Downhillmonkey said:


> I'm worried that the glass media is stripping the nitrates from the water before the plants get chance to take full advantage of it.


... glass media reduce the flow significantly. This should be your concern. If you think that your filter media is uptaking your nitrogen (which I think is not true, others may confirm) just add more, if you have good plant grow an excess of nutrients won't do any harm.



Downhillmonkey said:


> I plan to test this over the next week (work permitting).

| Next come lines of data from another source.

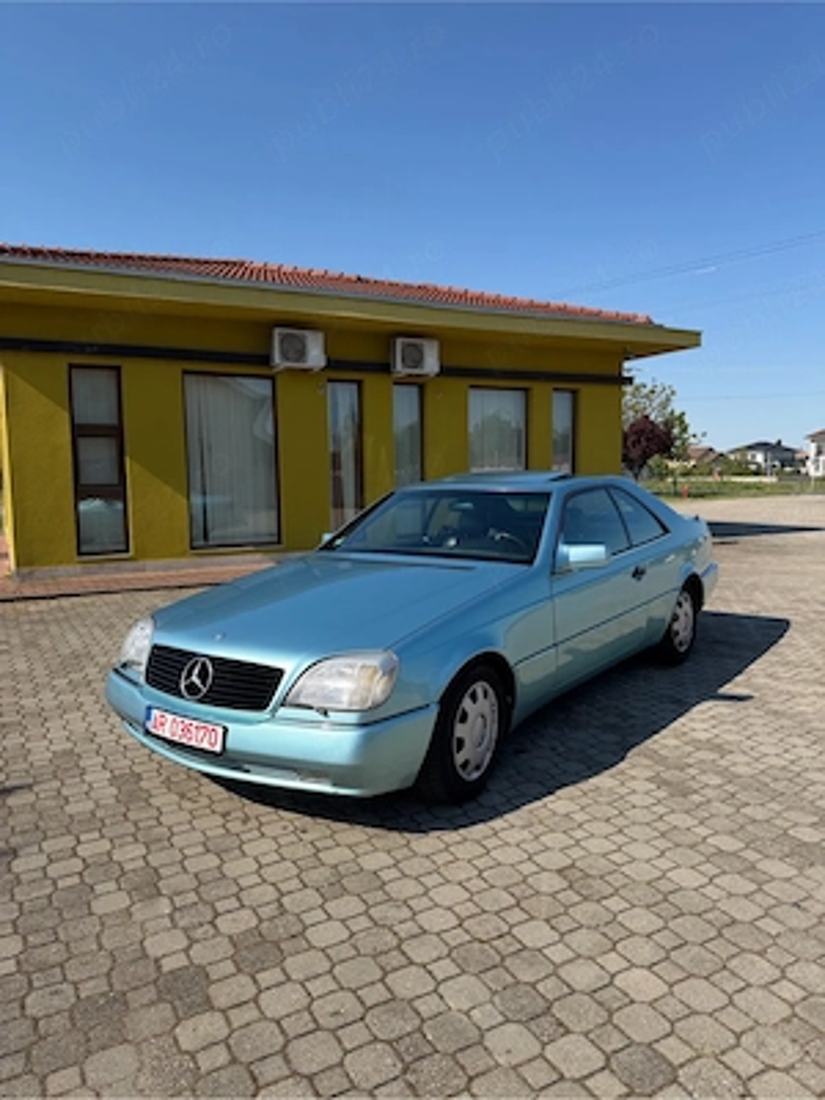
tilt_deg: -2.7
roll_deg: +1.3
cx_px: 412
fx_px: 763
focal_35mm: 24
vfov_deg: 71.6
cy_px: 550
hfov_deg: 56.8
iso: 100
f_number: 1.78
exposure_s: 1/5714
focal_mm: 6.76
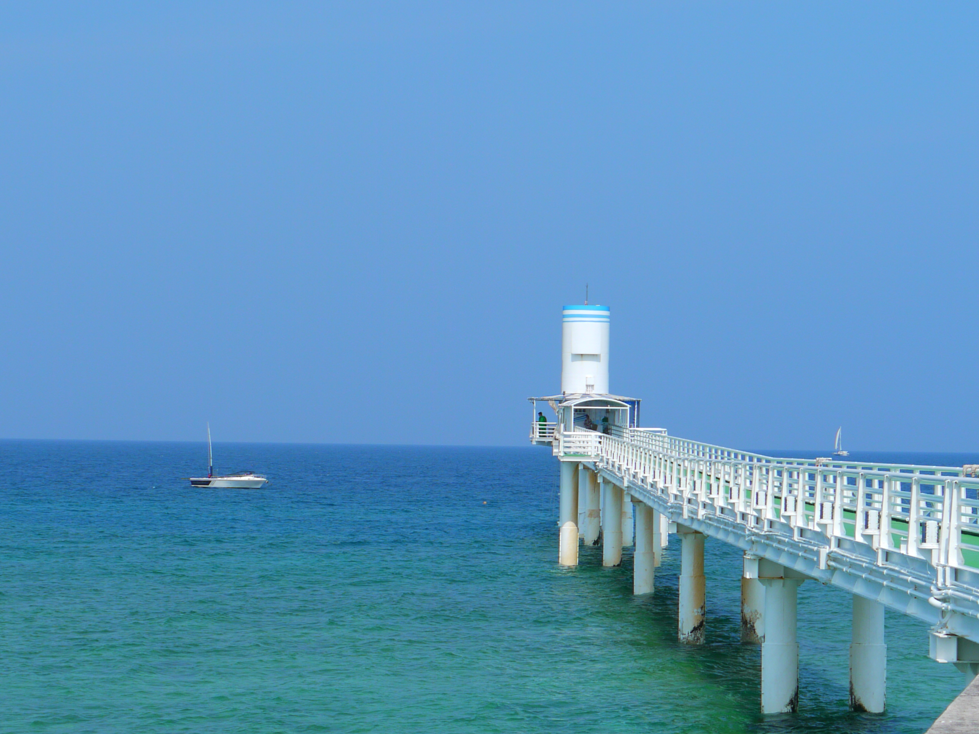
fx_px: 2743
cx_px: 475
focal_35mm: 97
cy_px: 404
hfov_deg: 20.2
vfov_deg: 15.2
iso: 100
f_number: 9
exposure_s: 1/500
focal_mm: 29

You can do it of course but... just two things: the first one is that hobby grade test kits are not accurate as the measurements easily interfere with other chemical substances in the water column. They can give you just a very rough idea of what you have (let's say you don't have nitrates or you have plenty of them, but anything in between would not be reliable)... The second one is that this rough idea of nutrients level can be easily checked with your eyes or other simple methods (and the best thing, you don't have to pay 12€ for each test kit). If you are in the low tech approach I really recommend the Duckweed Index proposed by one of UKAPS moderators (Darrel aka dw1305) in which the color of floating plants is used as an indicator of the nutrient levels (worth to read it). If you are in a high tech approach, just use any fertilization technique that can provide a reasonable excess of nutrients to your plants (Estimative Index, PPS-Pro, etc.). If you are using an enriched substrate (such as ADA AquaSoil) a lean fert method should be enough, but using the mentioned ones will also work.

Jordi


----------



## Downhillmonkey (31 Jan 2015)

Many thanks. Looks like I'll be messing with tanks again. The missus will be impressed


----------